Before making that decision, she had to complete Ukraine’s national university exams. Students there do not apply to college; all institutions see is your score, and students are slotted accordingly. Because she was in the United States all year, Yulia had two weeks to prepare for and complete 28 exams. She earned entry into the National Economic University in Kyiv.

From Affinity: Passing the Torch

Last year, Matias Costa Navajas ’11 was able to provide mentorship guidance to Yulia as part of her participation in the college’s Emerging Leadership Institute.

That mentorship continued last summer in Washington D.C., when Bychkovska served an internship for a faith-based leadership development and community-oriented camp program.

Yet Yulia decided to take the gap year and live in Kyiv with her aunt while studying for exams and working afternoon or night shifts. The decision paid off: She earned one of the college’s Presidential Scholarships, which covers the full cost of tuition for four years. “It worked out in the end because I’m the same age as everyone here,” she says.

This year, she is serving as an RA in New Hall, and was part of the team that welcomed Cougars into the college’s first new residence hall in 50 years.

Bychkovska recalls having a conversation with one of her professors and classmates early this semester about a new virus that was affecting China. “We thought, oh, poor China, how bad for them,” she said, “and now here we are, having to be separated from each other.”

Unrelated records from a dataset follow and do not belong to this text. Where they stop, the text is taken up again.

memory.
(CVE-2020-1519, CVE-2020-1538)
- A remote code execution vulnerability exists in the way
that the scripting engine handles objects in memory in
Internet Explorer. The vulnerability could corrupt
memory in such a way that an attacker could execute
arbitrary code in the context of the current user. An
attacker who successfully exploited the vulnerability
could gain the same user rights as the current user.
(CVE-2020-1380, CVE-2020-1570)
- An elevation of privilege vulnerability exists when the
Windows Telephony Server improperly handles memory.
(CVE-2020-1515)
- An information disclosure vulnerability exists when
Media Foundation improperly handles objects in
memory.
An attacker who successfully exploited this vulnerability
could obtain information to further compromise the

Ukrainian officials closed the border just two days after the announcement that Columbia College was closing, so Yulia has been forced to isolate in her room in New Hall, where she is living with a handful of other students. [New Hall features two-person suites that share adjoining bathrooms, but there is enough space to ensure that during this isolation period, only one student occupies any four-person adjoining suite.] “At first, it was a little overwhelming with the number of people asking how I was doing, and I didn’t know how I was doing,” she said. “But I haven’t felt alone. It’s great that we have so much technology that we can feel connected even when we aren’t physically connected.”

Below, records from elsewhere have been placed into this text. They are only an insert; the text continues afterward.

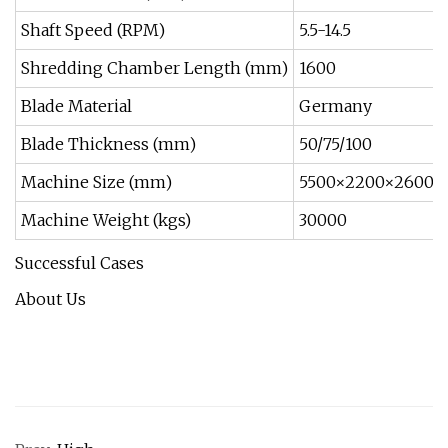
Shaft Speed (RPM)
5.5-14.5
Shredding Chamber Length (mm)
1600
Blade Material
Germany
Blade Thickness (mm)
50/75/100
Machine Size (mm)
5500×2200×2600
Machine Weight (kgs)
30000
Successful Cases
About Us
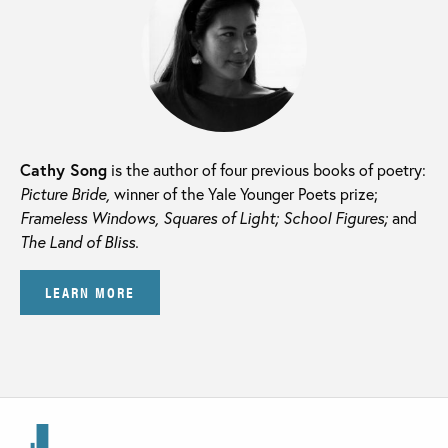
Cathy Song
is the author of four previous books of poetry:
Picture Bride,
winner of the Yale Younger Poets prize;
Frameless Windows, Squares of Light; School Figures;
and
The Land of Bliss.
LEARN MORE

With the move from in-seat to interactive virtual classes came a new way to learn. Bychkovska had the benefit of previously taking classes online, but also received ample support from faculty and staff. “I was worried about not being able to focus, but because I can see my professor and my professor can see what I’m doing, and I have my notes and my workspace, it’s been good so far,” Yulia said.

“Everyone knows that everything is new for everyone, and it’s been really great; if the professor makes a mistake or if there are technical issues, we understand that. Professors have been very understanding that people might be in different time zones, or now have new family responsibilities.”

While this academic year wraps up in a manner no one envisioned, Bychkovska is grateful for the college’s leadership and extraordinary efforts to continue offering quality education under unique circumstances. “It’s great to feel cared for. It’s been as good an experience as it could be given the situation, and Columbia College made sure that it’s as smooth as possible for us students.”